● Problem to solve
From the entries below, copy out word for word every line between the line holding "CAMP ID RA HA JE WEST" and the line holding "No disruption reported", inclusive. Leave the pictures out of your answer.

● Saved data entries

* * * * * * * * *

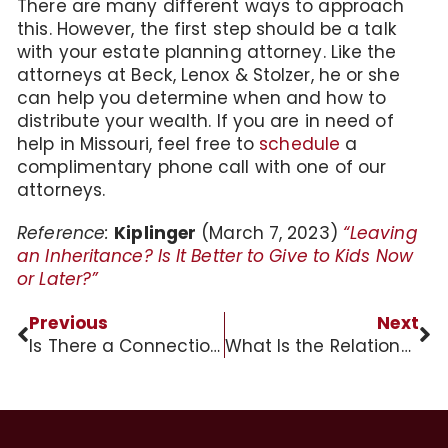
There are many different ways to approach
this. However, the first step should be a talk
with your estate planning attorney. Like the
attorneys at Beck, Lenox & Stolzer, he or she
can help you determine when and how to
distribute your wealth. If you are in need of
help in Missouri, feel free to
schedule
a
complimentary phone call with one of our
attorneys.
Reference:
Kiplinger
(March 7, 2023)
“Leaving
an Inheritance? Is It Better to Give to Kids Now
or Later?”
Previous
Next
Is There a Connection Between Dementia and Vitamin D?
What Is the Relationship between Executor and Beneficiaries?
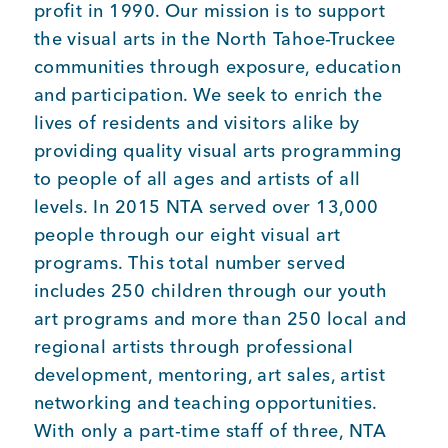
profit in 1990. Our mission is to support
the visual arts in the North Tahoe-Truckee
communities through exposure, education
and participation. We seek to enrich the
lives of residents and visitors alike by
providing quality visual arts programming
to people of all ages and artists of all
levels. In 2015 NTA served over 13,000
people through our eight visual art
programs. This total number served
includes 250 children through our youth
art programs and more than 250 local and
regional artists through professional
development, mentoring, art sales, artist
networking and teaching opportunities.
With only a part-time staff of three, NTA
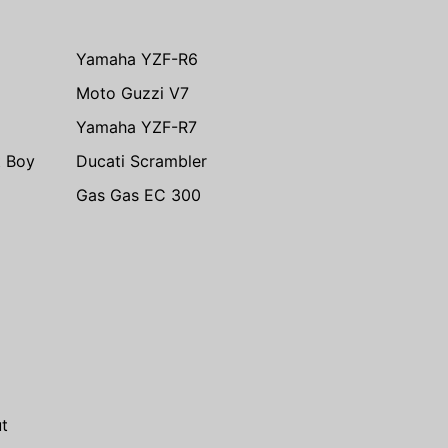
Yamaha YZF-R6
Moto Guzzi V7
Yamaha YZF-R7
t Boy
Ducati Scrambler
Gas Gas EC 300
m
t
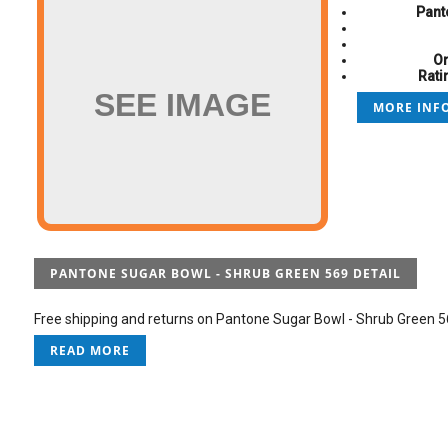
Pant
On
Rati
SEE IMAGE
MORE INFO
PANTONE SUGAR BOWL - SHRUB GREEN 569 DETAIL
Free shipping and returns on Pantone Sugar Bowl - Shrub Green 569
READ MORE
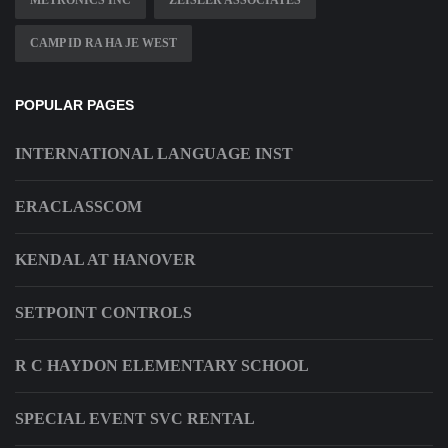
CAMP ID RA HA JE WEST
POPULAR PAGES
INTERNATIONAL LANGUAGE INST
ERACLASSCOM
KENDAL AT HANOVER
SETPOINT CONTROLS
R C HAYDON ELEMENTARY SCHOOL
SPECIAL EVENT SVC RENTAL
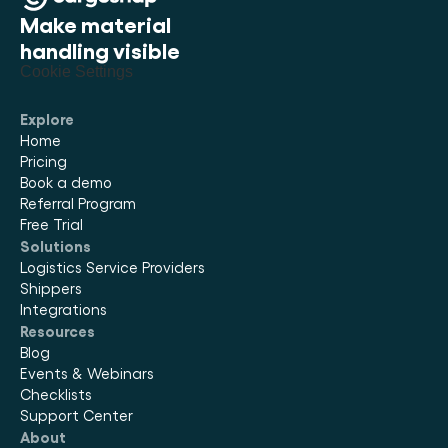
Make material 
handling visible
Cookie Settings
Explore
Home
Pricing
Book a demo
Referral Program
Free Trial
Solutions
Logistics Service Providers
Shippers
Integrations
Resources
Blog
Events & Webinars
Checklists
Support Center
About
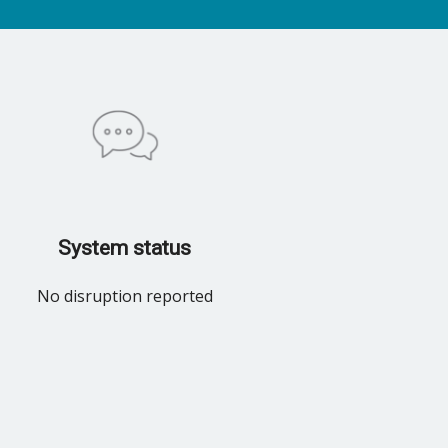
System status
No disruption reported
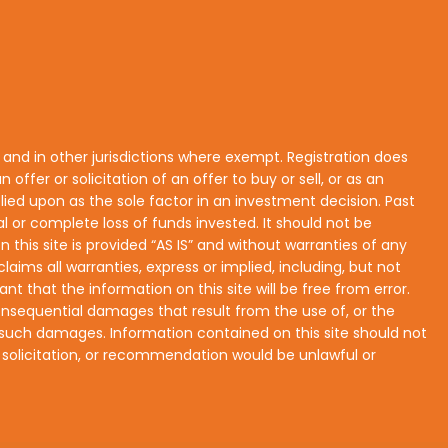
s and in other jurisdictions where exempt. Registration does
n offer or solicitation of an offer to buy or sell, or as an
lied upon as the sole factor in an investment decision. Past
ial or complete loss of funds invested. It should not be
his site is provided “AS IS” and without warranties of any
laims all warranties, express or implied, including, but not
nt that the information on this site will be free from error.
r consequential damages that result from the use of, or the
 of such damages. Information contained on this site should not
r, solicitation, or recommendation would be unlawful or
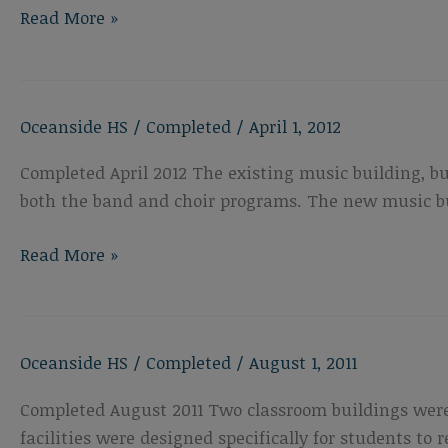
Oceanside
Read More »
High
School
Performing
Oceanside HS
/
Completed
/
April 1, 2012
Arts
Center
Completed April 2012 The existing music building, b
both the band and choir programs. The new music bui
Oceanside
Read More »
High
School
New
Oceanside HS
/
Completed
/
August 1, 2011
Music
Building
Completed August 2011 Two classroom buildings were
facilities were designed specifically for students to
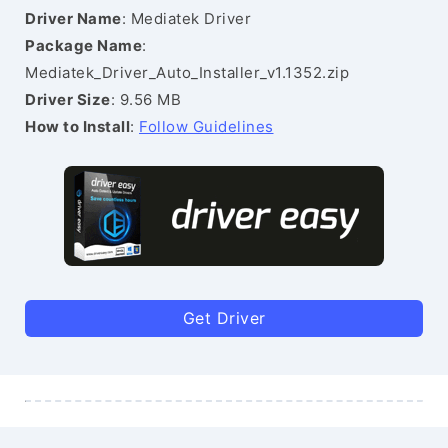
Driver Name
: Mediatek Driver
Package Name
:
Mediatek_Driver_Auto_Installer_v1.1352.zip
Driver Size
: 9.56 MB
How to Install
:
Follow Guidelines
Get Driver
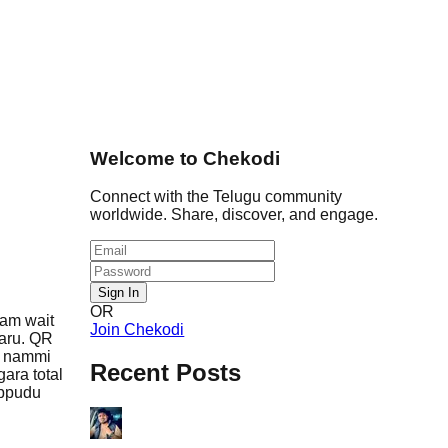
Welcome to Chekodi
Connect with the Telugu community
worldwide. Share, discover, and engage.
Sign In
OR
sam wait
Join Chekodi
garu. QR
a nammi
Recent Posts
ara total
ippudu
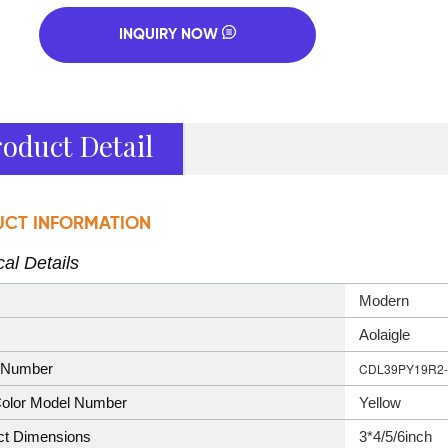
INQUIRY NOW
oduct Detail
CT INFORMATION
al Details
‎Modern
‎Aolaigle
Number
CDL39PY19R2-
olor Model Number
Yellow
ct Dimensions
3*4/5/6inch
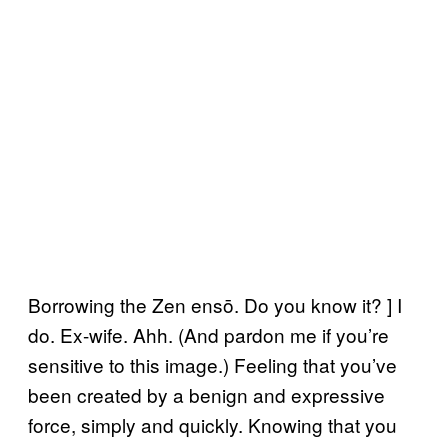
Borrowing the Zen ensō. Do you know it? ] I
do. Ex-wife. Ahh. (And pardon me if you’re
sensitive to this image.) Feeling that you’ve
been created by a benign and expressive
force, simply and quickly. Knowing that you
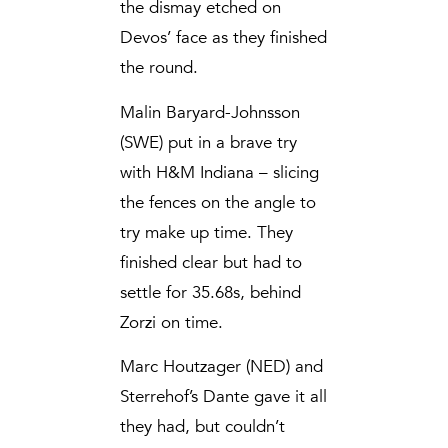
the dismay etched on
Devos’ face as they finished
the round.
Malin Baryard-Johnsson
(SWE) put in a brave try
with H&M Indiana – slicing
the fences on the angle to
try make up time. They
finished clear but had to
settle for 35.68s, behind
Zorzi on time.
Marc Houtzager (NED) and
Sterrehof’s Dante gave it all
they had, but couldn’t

* * * * * * * * *

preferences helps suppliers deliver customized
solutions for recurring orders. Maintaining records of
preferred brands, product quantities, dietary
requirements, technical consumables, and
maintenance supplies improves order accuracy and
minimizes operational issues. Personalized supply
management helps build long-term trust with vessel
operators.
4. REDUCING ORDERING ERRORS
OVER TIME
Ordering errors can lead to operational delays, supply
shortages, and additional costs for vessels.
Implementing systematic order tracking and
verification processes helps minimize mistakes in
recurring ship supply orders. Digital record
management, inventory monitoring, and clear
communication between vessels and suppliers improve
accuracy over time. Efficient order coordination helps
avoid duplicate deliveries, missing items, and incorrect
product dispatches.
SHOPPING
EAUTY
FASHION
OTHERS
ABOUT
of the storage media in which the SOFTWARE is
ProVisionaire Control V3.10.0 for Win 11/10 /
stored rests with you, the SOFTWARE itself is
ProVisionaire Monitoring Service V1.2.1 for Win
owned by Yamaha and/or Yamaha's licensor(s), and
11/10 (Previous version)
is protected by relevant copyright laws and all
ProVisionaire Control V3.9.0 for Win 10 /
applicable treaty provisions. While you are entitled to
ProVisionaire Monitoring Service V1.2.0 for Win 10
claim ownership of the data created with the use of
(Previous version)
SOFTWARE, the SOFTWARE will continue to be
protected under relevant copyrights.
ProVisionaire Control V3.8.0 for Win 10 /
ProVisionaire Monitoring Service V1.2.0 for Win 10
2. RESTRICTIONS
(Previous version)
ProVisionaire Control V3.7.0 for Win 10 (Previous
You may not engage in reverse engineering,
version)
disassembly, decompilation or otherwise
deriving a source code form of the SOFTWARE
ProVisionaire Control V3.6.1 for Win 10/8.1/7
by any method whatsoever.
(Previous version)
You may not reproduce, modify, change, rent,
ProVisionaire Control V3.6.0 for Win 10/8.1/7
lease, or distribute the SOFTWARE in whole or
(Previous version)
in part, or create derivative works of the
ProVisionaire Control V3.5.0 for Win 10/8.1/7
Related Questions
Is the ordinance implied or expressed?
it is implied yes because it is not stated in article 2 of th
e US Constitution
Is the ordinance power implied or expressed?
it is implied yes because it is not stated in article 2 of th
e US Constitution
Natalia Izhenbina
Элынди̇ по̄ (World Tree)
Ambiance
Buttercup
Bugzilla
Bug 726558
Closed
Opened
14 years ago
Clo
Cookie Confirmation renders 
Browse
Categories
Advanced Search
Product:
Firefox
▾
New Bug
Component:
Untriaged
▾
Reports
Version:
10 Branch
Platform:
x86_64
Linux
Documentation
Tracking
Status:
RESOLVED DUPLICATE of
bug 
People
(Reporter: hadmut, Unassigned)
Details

* * * * * * * * *

● Exercise solution
CAMP ID RA HA JE WEST
POPULAR PAGES
INTERNATIONAL LANGUAGE INST
ERACLASSCOM
KENDAL AT HANOVER
SETPOINT CONTROLS
R C HAYDON ELEMENTARY SCHOOL
SPECIAL EVENT SVC RENTAL
Make material 
handling visible
Cookie Settings
Explore
Home
Pricing
Book a demo
Referral Program
Free Trial
Solutions
Logistics Service Providers
Shippers
Integrations
Resources
Blog
Events & Webinars
Checklists
Support Center
About
System status
No disruption reported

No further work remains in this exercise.